There are already 80,000 NATO and UN troops in the Balkans, including in Bosnia and Kosova/Kosovo. Having committed itself to go in, to ’keep the two sides apart’, NATO will face the nightmare scenario of igniting a civil war by pulling out again.

The West is entering another Balkans quagmire fraught with huge difficulties and imponderables. Will the ’ceasefire’ hold? Will NATO troops find themselves in the firing line? – a serious worry that helps explain why the US administration is asking other NATO states to put their troops in first!

NATO will prove itself unable to make more than a token disarmament of the NLA, which anyway can always replenish stocks from Kosova or Albania. This will further enrage the Macedonians who already mistrust NATO.

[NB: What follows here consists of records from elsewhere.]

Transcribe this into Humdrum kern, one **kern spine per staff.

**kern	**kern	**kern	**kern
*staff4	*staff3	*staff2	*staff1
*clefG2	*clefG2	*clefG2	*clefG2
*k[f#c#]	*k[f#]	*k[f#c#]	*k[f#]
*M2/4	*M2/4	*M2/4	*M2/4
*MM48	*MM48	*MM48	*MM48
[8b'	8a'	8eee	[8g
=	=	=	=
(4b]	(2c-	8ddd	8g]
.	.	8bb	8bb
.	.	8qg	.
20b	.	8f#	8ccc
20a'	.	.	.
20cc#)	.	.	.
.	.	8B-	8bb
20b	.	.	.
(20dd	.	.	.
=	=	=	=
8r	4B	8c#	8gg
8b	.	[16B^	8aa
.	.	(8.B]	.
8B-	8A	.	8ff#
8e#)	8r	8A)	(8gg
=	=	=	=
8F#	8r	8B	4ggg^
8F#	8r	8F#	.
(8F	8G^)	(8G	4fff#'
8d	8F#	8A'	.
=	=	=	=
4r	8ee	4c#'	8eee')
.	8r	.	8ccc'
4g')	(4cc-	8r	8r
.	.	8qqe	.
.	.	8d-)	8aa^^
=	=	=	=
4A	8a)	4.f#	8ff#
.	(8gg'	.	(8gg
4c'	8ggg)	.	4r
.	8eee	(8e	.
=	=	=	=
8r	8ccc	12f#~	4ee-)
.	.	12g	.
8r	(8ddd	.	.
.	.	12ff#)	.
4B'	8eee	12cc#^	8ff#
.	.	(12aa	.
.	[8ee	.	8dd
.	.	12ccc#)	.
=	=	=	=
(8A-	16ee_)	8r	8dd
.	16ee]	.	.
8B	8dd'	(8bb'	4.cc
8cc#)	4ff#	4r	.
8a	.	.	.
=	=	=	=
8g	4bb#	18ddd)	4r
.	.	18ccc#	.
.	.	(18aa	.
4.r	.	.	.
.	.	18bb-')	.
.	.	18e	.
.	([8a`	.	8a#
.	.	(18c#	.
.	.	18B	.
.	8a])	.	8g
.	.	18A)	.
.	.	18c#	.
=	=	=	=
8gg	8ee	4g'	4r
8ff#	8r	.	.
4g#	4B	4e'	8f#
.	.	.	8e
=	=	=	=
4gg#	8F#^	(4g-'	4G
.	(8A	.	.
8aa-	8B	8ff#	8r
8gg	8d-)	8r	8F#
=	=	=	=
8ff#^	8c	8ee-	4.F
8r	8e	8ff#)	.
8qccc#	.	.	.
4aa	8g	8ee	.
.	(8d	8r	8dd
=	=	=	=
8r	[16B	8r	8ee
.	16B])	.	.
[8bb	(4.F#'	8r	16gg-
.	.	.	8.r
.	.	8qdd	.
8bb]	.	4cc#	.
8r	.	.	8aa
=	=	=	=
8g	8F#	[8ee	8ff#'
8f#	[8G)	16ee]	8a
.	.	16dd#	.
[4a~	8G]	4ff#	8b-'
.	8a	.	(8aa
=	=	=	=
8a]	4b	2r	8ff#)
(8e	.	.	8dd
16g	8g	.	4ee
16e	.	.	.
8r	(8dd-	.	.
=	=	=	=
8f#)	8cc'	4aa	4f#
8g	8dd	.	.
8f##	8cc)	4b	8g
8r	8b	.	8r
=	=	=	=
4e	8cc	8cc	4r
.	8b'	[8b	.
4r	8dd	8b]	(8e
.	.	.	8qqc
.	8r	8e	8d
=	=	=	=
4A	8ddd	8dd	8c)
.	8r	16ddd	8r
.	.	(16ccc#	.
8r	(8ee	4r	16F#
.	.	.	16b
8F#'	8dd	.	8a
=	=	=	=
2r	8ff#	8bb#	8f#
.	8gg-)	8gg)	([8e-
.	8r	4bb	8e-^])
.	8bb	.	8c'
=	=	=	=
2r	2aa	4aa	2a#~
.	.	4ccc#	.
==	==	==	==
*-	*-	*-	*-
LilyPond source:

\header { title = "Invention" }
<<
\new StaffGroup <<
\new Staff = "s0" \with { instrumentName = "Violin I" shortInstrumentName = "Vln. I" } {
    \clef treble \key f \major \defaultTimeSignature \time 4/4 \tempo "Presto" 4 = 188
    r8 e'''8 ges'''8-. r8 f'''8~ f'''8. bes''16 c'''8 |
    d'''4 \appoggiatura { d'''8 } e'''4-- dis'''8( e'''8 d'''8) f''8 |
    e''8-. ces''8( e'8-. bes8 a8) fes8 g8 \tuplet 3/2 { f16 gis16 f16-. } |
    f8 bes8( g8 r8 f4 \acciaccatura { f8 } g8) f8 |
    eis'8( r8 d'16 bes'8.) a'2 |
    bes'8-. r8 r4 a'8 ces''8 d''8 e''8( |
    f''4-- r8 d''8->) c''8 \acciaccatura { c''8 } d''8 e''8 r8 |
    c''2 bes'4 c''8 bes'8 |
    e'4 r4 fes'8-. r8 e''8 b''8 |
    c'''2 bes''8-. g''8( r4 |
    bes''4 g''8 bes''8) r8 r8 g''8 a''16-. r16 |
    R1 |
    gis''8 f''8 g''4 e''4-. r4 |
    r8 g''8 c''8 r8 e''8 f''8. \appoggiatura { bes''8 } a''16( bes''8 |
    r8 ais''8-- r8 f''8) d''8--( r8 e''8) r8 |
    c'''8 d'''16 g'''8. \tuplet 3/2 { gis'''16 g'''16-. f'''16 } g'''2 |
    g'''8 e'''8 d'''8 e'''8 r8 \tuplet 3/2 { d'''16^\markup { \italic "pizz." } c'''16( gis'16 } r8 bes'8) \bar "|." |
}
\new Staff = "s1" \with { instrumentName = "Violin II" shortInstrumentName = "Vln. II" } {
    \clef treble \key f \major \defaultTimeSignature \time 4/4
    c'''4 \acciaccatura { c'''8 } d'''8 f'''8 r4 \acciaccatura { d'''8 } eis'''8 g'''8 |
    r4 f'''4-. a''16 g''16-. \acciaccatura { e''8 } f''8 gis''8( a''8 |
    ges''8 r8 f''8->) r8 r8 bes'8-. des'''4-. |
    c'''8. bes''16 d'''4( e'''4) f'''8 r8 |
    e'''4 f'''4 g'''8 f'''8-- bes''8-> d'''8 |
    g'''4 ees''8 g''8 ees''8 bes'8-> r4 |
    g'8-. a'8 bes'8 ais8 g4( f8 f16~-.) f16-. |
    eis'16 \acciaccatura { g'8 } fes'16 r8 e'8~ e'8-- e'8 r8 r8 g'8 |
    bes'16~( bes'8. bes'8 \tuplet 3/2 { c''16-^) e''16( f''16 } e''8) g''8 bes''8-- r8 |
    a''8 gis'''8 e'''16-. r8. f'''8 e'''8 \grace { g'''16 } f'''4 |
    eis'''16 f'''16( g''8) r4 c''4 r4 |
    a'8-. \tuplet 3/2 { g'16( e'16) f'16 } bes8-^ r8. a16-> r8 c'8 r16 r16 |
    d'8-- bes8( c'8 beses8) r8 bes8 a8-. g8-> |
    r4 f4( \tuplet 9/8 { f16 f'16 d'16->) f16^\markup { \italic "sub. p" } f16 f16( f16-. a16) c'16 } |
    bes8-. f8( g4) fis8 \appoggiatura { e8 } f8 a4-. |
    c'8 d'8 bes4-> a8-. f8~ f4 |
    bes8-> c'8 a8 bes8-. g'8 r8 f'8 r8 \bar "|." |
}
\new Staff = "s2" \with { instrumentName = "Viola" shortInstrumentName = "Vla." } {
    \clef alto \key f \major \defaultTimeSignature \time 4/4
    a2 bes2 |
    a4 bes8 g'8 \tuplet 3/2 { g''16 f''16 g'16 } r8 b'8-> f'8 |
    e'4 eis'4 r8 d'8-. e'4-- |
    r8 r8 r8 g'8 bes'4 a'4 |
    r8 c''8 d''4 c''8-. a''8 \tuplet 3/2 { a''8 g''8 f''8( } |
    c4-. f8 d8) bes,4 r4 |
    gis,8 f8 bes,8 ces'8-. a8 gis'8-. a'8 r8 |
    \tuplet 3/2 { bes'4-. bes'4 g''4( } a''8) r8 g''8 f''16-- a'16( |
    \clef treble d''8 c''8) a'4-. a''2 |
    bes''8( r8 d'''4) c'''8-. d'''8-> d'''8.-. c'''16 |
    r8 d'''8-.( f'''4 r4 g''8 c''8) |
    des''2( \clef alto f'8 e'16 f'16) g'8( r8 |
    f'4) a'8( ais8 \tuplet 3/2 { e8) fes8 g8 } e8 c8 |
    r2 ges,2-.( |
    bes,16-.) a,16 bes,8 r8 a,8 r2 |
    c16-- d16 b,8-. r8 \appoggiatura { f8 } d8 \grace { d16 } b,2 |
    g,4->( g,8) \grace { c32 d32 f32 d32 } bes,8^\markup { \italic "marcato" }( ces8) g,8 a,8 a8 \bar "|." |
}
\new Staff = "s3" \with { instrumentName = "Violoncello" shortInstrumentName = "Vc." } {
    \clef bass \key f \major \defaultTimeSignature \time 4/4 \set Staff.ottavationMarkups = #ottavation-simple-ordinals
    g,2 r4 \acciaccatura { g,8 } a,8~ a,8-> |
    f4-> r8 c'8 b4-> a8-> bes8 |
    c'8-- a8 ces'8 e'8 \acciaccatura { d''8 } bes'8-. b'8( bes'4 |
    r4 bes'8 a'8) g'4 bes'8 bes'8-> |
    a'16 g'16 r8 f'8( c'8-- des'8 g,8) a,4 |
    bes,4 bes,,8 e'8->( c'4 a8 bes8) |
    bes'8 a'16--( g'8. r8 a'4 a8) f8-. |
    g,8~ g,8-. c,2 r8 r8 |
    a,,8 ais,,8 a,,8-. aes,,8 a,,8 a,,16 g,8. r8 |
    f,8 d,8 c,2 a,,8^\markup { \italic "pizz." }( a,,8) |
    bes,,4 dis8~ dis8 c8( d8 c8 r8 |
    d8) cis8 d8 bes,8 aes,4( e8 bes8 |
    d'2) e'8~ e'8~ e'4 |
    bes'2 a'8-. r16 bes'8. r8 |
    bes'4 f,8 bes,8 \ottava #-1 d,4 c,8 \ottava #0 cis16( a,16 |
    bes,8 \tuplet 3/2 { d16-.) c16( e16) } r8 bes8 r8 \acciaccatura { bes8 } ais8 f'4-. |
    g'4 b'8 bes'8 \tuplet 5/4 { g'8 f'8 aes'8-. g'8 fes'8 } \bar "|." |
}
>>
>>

Indeed, the presence of Western troops suits the NLA. They could not defeat the Macedonian army, although they seemingly could not be defeated by the poorly armed and trained state forces either. However, the guerrillas have gained control of majority Albanian-speaking Western Macedonia and hope to make permanent this arrangement under the cover of NATO.

The West could very well end up overseeing the de-facto partition of Macedonia along ethnic lines, just as they have in Kosova. This would solve nothing, and in fact would only lay the basis for more conflicts. Hardline nationalists would use the ’liberated areas’ as a launch pad to carve out a ’Greater Albania’.

The West will not stand for this because it would threaten to detonate a new regional war. Very quickly the NATO ’friends of the Albanians’ can become the opposite, and even armed clashes with ethnic Albanians can rapidly ensue.

The Macedonian population regard NATO, and especially the US, as pro-Albanian. They point to events in the town of Arachinovo, where last spring US K-For troops came from Kosova to give besieged NLA guerrillas safe passage away from the Macedonian army and allowed them to hold onto their guns. This provoked angry demonstrations by Macedonians outside the national parliament.

The leader of the main right-wing nationalist party (VMRO-DPMNE), Georgevski, only agreed to the Framework Agreement under great duress. He has previously argued for a full military crackdown against the NLA.

As Macedonians become increasingly angry over what they perceive as a sell-out to Albanians, he may come out openly against the agreement and try to champion a rise in virulent nationalism. NATO clearly will not be a long-term stabilising influence; on the contrary, the military presence will be one of the main factors leading to ethnic and social convulsions and economic disaster.

Capitalist interests

BEHIND THE Western "alliance effort" each capitalist power has its own agenda and attempts to cultivate local clients. There are rich spoils to be won in the region. All eyes are on plans to establish a major oil pipeline from the Caucasus to the Adriatic Sea.

But none of the potential huge profits from this project or any other big business exploitation of the Balkans will be used to transform the living standards of the region’s peoples.

Since the collapse of the ex-Yugoslavia and the reintroduction of the market economy, the local economies have collapsed. In Macedonia an incredible 45% of the population are unemployed or underemployed.

Poverty is the breeding ground for reactionary ethnic politics. The main Albanian and Macedonian parties base themselves on the continuing divisions of the working class. Their ’coalition government’ is a free-for-all over the proceeds from selling off state assets. The NLA demand to be incorporated into administrative structures shows they also want a piece of the cake.

As Macedonia looks set to become another Western ’protectorate’ the policies of privatisations, welfare cuts, and attacks on working conditions will all be speeded up.

Clearly, the working class needs its own independent organisations to fight for its class interests. To achieve this means, for example, building on the series of strikes that have taken place this year involving both Albanian and Macedonian workers.

Only workers’ unity and a socialist programme can cut across ethnic and national divisions and fight for full rights for all minorities. A mass movement of the working class alone can expel the big powers from the region, overthrow the local capitalist elites, and build a democratic socialist society.